What I am picking up on are four things:
1. These units apparently have "geometry issues". In other words, the yoke on the back of their CRT has become twisted. This typically happens when a big screen is being MOVED incorrectly (set down too hard). For example, someone posted this and the blood drained out of my head:
"This thing is so big and heavy that once we got the box out of the truck, we decided the best way to get it into the house was to roll the box end over end."
I would assume that the stockers at Walmart and some of the other people here reporting "geometry issues" are equally ignorant of how big-screen CRTs are designed. The only way to correct this after the yoke has been shifted like that is to call a TV repairman to come out and re-align the 50kVA coil.
2. Many people here seem unaware that 720p is not designed to be displayed on any CRT-based device. A CRT is inherently an analog device, unlike LCD. A CRT's electron guns are sweeping from left to right, from top to bottom at a fixed frequency and this process simply cannot handle 720p very efficiently, regardless of vendor. LCDs are ideal for 720p. Plasma and DLP are hybrid analog/digital technologies that may or may not properly handle 720p, depending on how they are implemented. Of course the problem with LCDs is that they typically can't show black very well (because they are backlit) and the problem with Plasma is that they burn out after 50,000 hours ($6/hr to watch TV!) and DLP is still rather expensive.
3. Many people here have reported picture quality symptoms that could be attributable to poor RF (radio frequency) shielding and cheap component-video connectors. This seems all too typical of Chinese produced products.
4. The on-board software on this unit apparently does not let people channel-surf with some of the channels coming from the Over The Air (OTA) digital tuner and others being assigned to the Coaxial analog tuner. What's the point of a TV that does not let you channel-surf properly? Apparently Sanyo's customers are forced to enter OTA digital mode to view digital channels and enter Coaxial analog mode to view their standard CATV channels (sort of the way Microsoft thinks vs. the way Apple thinks). One solution would be to use an external digital tuner (perhaps from cable, satellite or USDTV.com), but the problems of (3) come about.

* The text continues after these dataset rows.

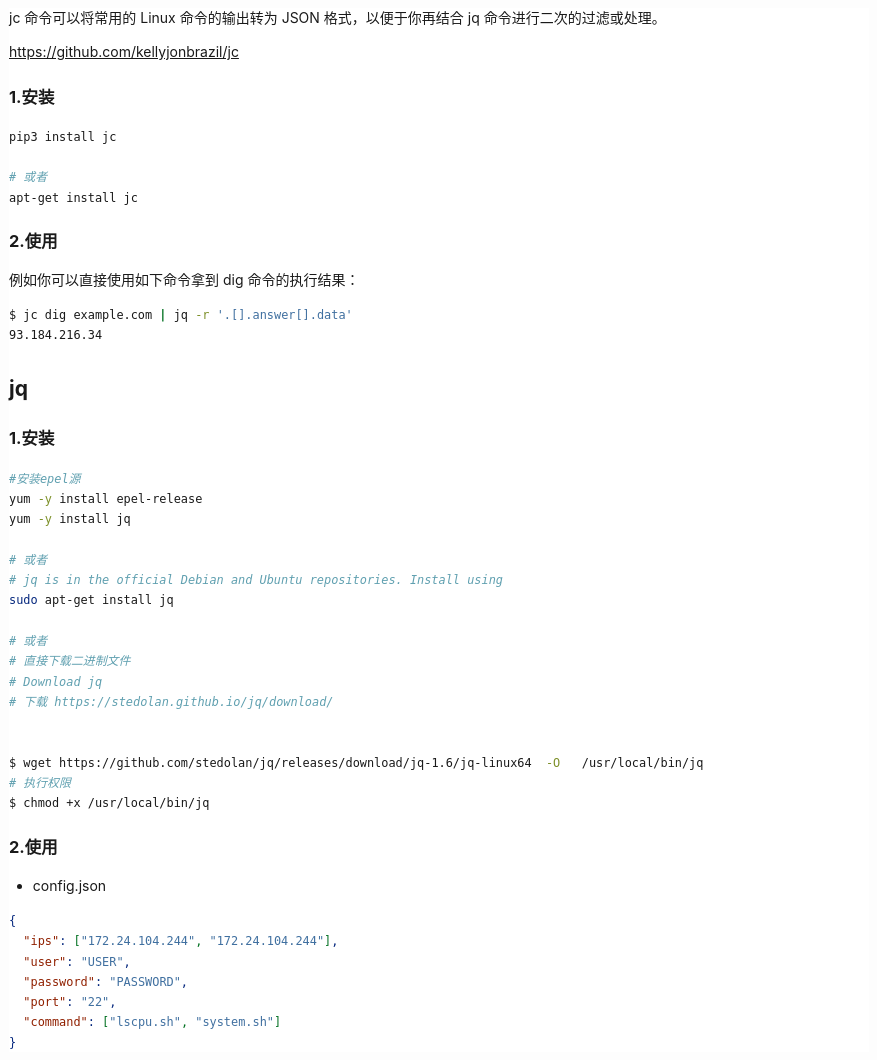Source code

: jc 命令可以将常用的 Linux 命令的输出转为 JSON 格式，以便于你再结合 jq 命令进行二次的过滤或处理。

https://github.com/kellyjonbrazil/jc

### 1.安装

```sh
pip3 install jc

# 或者
apt-get install jc
```

### 2.使用

例如你可以直接使用如下命令拿到 dig 命令的执行结果：

```sh
$ jc dig example.com | jq -r '.[].answer[].data'
93.184.216.34
```

## jq

### 1.安装

```sh
#安装epel源
yum -y install epel-release
yum -y install jq

# 或者
# jq is in the official Debian and Ubuntu repositories. Install using
sudo apt-get install jq

# 或者
# 直接下载二进制文件
# Download jq
# 下载 https://stedolan.github.io/jq/download/


$ wget https://github.com/stedolan/jq/releases/download/jq-1.6/jq-linux64  -O   /usr/local/bin/jq
# 执行权限
$ chmod +x /usr/local/bin/jq
```

### 2.使用

- config.json

```json
{
  "ips": ["172.24.104.244", "172.24.104.244"],
  "user": "USER",
  "password": "PASSWORD",
  "port": "22",
  "command": ["lscpu.sh", "system.sh"]
}
```
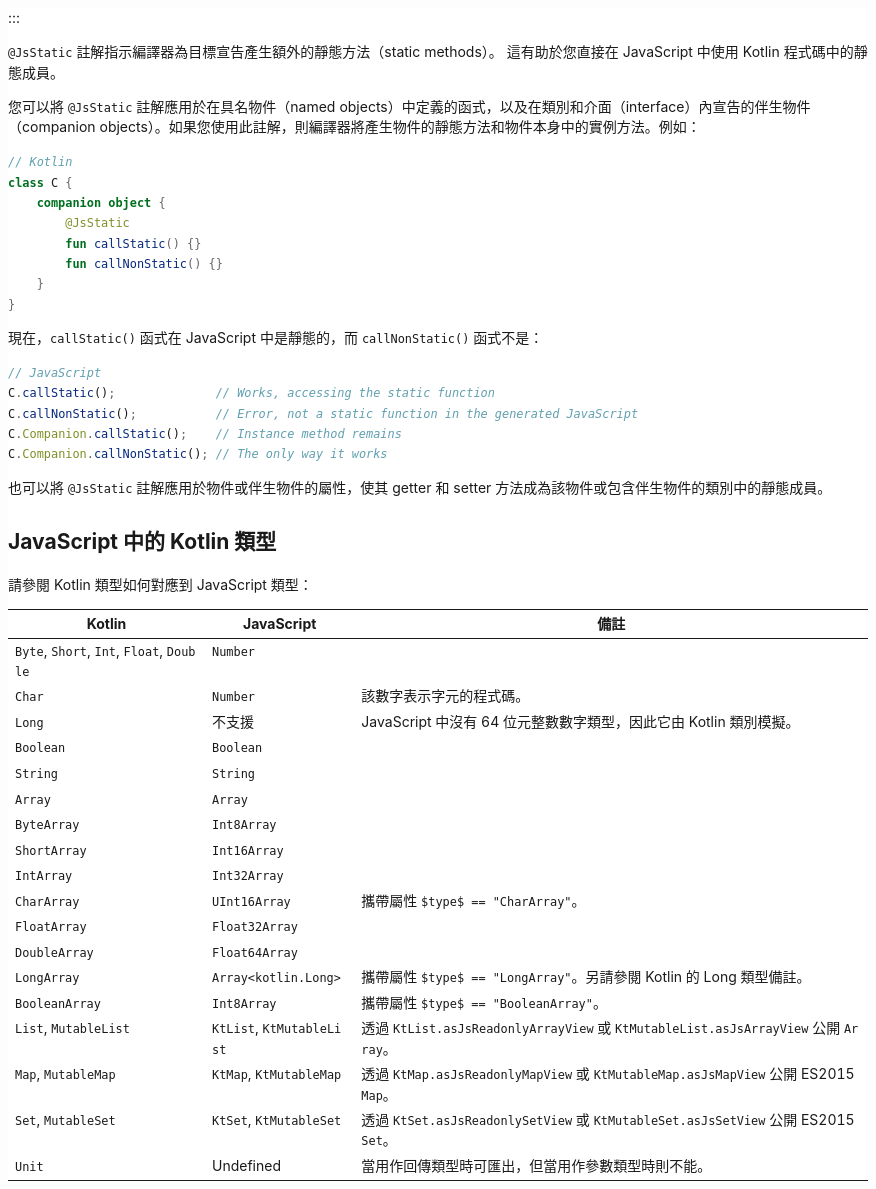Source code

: :::

`@JsStatic` 註解指示編譯器為目標宣告產生額外的靜態方法（static methods）。
這有助於您直接在 JavaScript 中使用 Kotlin 程式碼中的靜態成員。

您可以將 `@JsStatic` 註解應用於在具名物件（named objects）中定義的函式，以及在類別和介面（interface）內宣告的伴生物件（companion objects）。如果您使用此註解，則編譯器將產生物件的靜態方法和物件本身中的實例方法。例如：

```kotlin
// Kotlin
class C {
    companion object {
        @JsStatic
        fun callStatic() {}
        fun callNonStatic() {}
    }
}
```

現在，`callStatic()` 函式在 JavaScript 中是靜態的，而 `callNonStatic()` 函式不是：

```javascript
// JavaScript
C.callStatic();              // Works, accessing the static function
C.callNonStatic();           // Error, not a static function in the generated JavaScript
C.Companion.callStatic();    // Instance method remains
C.Companion.callNonStatic(); // The only way it works
```

也可以將 `@JsStatic` 註解應用於物件或伴生物件的屬性，使其 getter 和 setter 方法成為該物件或包含伴生物件的類別中的靜態成員。

## JavaScript 中的 Kotlin 類型

請參閱 Kotlin 類型如何對應到 JavaScript 類型：

| Kotlin                                                                      | JavaScript                 | 備註                                                                                      |
|-----------------------------------------------------------------------------|----------------------------|-------------------------------------------------------------------------------------------|
| `Byte`, `Short`, `Int`, `Float`, `Double`                                   | `Number`                   |                                                                                           |
| `Char`                                                                      | `Number`                   | 該數字表示字元的程式碼。                                                                              |
| `Long`                                                                      | 不支援                    | JavaScript 中沒有 64 位元整數數字類型，因此它由 Kotlin 類別模擬。                              |
| `Boolean`                                                                   | `Boolean`                  |                                                                                           |
| `String`                                                                    | `String`                   |                                                                                           |
| `Array`                                                                     | `Array`                    |                                                                                           |
| `ByteArray`                                                                 | `Int8Array`                |                                                                                           |
| `ShortArray`                                                                | `Int16Array`               |                                                                                           |
| `IntArray`                                                                  | `Int32Array`               |                                                                                           |
| `CharArray`                                                                 | `UInt16Array`              | 攜帶屬性 `$type$ == "CharArray"`。                                                                  |
| `FloatArray`                                                                | `Float32Array`             |                                                                                           |
| `DoubleArray`                                                               | `Float64Array`             |                                                                                           |
| `LongArray`                                                                 | `Array<kotlin.Long>`       | 攜帶屬性 `$type$ == "LongArray"`。另請參閱 Kotlin 的 Long 類型備註。                                |
| `BooleanArray`                                                              | `Int8Array`                | 攜帶屬性 `$type$ == "BooleanArray"`。                                                             |
| `List`, `MutableList`                                                       | `KtList`, `KtMutableList`  | 透過 `KtList.asJsReadonlyArrayView` 或 `KtMutableList.asJsArrayView` 公開 `Array`。              |
| `Map`, `MutableMap`                                                         | `KtMap`, `KtMutableMap`    | 透過 `KtMap.asJsReadonlyMapView` 或 `KtMutableMap.asJsMapView` 公開 ES2015 `Map`。             |
| `Set`, `MutableSet`                                                         | `KtSet`, `KtMutableSet`    | 透過 `KtSet.asJsReadonlySetView` 或 `KtMutableSet.asJsSetView` 公開 ES2015 `Set`。             |
| `Unit`                                                                      | Undefined                  | 當用作回傳類型時可匯出，但當用作參數類型時則不能。                                                        |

Thus, in the end, buying this TV is like lighting $300-$500 on fire. For $300-$500 less, you can get a 36" analog TV, probably made in the same Chinese factory. If you really want HD, there is an HDTV card for your PC (or an external HD-tuner) that costs $200 and there are LCD/DLP-based projectors for under $1000 now. In the end, consider that Social Security will be bankrupt soon and you must have 15 times your annual earnings saved before retirement or you will lose your freedom (or worse). Are you going to look back and remember the days when you were buying "wanna-be" Chinese HDTVs and blowing big bucks on expensive cables? If you can't afford a real (LCD-based) HDTV, stay analog and send $20 of the difference to your local food bank (before 11/24) and put that other $280-$480 into your Roth IRA (or toward opening one). I put this financial stuff in my post because this is apparently a Walmart-only product that appears to sacrifice quality for price, a hallmark of Walmart merchandise. If you are buying staples (clothing, consumables, etc..), it may be acceptable to sacrifice quality for price, but for big ticket items such as HDTVs, home appliances, furniture, sports equipment, auto parts, etc.. you will usually wind up losing in the end.